-- BEGIN --

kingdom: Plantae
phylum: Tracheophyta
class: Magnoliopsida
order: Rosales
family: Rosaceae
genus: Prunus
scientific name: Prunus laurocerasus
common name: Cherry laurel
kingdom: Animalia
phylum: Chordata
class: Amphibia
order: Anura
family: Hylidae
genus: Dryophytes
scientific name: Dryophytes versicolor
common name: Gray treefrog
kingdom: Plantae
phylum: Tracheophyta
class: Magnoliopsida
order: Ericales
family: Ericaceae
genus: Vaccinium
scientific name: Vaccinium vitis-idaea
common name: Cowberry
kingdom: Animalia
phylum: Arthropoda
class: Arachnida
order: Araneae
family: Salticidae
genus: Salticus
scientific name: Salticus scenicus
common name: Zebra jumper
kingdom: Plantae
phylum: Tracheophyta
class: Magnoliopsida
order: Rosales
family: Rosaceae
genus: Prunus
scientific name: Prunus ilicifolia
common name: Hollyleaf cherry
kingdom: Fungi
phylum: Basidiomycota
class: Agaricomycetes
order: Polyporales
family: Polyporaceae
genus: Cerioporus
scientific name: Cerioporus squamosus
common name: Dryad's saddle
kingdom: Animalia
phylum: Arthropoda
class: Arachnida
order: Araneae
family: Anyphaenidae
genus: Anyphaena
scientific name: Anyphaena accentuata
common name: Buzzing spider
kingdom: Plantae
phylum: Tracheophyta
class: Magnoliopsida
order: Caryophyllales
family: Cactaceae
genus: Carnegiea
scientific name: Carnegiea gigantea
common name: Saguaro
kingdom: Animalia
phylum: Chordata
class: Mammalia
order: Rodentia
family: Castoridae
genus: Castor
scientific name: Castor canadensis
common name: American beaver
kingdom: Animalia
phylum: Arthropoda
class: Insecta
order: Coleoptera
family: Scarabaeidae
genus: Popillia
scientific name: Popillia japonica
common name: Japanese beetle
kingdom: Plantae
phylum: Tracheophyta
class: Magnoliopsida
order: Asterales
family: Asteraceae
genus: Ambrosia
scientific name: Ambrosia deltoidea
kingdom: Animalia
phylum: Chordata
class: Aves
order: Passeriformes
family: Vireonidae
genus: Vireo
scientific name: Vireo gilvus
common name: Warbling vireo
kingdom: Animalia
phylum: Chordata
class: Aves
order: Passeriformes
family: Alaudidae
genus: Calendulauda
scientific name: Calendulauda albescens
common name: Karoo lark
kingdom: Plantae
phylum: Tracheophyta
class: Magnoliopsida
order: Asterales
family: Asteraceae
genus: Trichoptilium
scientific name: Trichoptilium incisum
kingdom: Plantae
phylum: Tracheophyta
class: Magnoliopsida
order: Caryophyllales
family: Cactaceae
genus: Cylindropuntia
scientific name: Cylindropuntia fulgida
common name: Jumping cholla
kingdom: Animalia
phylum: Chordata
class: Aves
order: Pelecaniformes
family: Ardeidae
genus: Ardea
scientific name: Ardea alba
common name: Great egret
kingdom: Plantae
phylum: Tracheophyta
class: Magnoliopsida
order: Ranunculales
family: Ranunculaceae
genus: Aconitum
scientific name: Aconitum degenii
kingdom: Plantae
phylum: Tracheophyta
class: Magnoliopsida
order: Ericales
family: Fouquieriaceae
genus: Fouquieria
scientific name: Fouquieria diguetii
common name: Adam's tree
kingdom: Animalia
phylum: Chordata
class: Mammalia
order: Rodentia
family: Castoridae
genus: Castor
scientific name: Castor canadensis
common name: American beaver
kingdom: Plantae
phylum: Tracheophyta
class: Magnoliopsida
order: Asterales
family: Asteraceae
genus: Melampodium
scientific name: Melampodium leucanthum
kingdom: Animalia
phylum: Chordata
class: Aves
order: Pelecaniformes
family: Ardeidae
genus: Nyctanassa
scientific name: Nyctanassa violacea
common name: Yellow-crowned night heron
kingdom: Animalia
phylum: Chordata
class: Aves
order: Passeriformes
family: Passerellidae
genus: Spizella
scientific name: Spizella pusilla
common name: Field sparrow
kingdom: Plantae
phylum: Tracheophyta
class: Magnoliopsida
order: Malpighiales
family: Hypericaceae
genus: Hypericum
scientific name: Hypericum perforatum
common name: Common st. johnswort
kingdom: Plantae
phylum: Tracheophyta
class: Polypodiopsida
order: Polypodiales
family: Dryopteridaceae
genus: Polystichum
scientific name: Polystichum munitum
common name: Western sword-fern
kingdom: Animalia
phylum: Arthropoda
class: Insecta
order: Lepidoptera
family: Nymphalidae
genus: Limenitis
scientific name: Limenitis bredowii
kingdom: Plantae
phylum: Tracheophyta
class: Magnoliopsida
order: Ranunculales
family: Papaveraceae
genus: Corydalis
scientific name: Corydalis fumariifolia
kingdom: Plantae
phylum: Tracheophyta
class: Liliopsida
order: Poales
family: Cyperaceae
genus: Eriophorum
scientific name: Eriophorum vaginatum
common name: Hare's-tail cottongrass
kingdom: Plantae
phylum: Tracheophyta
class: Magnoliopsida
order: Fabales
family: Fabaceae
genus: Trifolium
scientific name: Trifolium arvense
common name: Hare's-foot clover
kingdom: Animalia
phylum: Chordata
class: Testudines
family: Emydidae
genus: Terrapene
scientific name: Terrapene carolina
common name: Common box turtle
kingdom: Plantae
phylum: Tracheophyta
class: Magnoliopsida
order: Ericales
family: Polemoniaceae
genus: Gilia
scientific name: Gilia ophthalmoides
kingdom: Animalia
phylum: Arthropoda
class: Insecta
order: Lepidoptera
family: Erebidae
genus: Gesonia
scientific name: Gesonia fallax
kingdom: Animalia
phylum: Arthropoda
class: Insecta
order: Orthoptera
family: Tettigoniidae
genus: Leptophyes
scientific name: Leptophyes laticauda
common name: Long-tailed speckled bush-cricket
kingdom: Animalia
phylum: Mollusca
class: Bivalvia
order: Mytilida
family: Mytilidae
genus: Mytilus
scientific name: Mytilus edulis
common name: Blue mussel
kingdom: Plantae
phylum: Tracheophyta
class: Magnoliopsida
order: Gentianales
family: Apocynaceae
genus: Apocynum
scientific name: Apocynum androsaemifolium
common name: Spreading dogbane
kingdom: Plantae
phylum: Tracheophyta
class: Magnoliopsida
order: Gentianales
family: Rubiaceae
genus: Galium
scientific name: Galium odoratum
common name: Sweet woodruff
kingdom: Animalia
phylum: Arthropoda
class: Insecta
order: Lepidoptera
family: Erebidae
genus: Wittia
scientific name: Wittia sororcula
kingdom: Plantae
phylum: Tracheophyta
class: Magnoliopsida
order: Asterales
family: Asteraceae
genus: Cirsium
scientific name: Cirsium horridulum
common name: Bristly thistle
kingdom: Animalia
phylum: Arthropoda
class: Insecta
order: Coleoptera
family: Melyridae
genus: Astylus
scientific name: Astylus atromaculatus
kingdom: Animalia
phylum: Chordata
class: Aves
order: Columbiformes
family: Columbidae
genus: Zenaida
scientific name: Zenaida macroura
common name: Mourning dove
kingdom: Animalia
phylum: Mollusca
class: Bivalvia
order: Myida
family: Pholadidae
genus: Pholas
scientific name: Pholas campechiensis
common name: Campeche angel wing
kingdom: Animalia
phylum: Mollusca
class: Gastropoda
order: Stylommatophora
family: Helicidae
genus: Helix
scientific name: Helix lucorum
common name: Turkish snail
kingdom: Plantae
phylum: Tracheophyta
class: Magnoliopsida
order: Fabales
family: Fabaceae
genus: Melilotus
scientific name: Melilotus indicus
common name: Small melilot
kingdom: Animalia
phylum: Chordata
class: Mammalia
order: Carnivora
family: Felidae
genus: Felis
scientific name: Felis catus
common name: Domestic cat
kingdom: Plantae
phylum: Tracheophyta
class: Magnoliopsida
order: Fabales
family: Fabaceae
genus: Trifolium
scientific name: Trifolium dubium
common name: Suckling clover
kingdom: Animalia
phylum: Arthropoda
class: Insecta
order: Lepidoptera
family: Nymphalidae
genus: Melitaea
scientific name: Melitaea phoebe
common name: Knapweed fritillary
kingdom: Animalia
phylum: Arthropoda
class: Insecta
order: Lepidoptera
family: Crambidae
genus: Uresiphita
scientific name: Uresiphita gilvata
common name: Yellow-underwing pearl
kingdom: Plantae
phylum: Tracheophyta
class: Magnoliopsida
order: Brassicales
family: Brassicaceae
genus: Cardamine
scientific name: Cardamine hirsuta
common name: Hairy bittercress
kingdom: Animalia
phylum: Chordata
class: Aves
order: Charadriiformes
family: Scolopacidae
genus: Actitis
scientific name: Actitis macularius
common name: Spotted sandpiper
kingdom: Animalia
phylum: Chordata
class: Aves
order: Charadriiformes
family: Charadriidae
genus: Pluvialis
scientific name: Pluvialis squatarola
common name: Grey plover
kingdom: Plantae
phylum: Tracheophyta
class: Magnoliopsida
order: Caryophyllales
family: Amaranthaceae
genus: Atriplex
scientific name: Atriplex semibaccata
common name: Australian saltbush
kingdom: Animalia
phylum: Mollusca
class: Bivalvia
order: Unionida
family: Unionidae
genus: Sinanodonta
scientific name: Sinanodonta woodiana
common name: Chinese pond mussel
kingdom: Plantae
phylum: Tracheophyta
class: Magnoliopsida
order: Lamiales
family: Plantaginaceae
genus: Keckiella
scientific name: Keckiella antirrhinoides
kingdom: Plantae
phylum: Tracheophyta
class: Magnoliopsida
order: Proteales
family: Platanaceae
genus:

-- END --

▸ **Work to be completed**
Update the part of the records that opens with the line containing "order: Brassicales" and closes with the line containing "scientific name: Atriplex semibaccata". Replace "common name" with "vernacular name" and change nothing else.

▸ **Task output**
order: Brassicales
family: Brassicaceae
genus: Cardamine
scientific name: Cardamine hirsuta
vernacular name: Hairy bittercress
kingdom: Animalia
phylum: Chordata
class: Aves
order: Charadriiformes
family: Scolopacidae
genus: Actitis
scientific name: Actitis macularius
vernacular name: Spotted sandpiper
kingdom: Animalia
phylum: Chordata
class: Aves
order: Charadriiformes
family: Charadriidae
genus: Pluvialis
scientific name: Pluvialis squatarola
vernacular name: Grey plover
kingdom: Plantae
phylum: Tracheophyta
class: Magnoliopsida
order: Caryophyllales
family: Amaranthaceae
genus: Atriplex
scientific name: Atriplex semibaccata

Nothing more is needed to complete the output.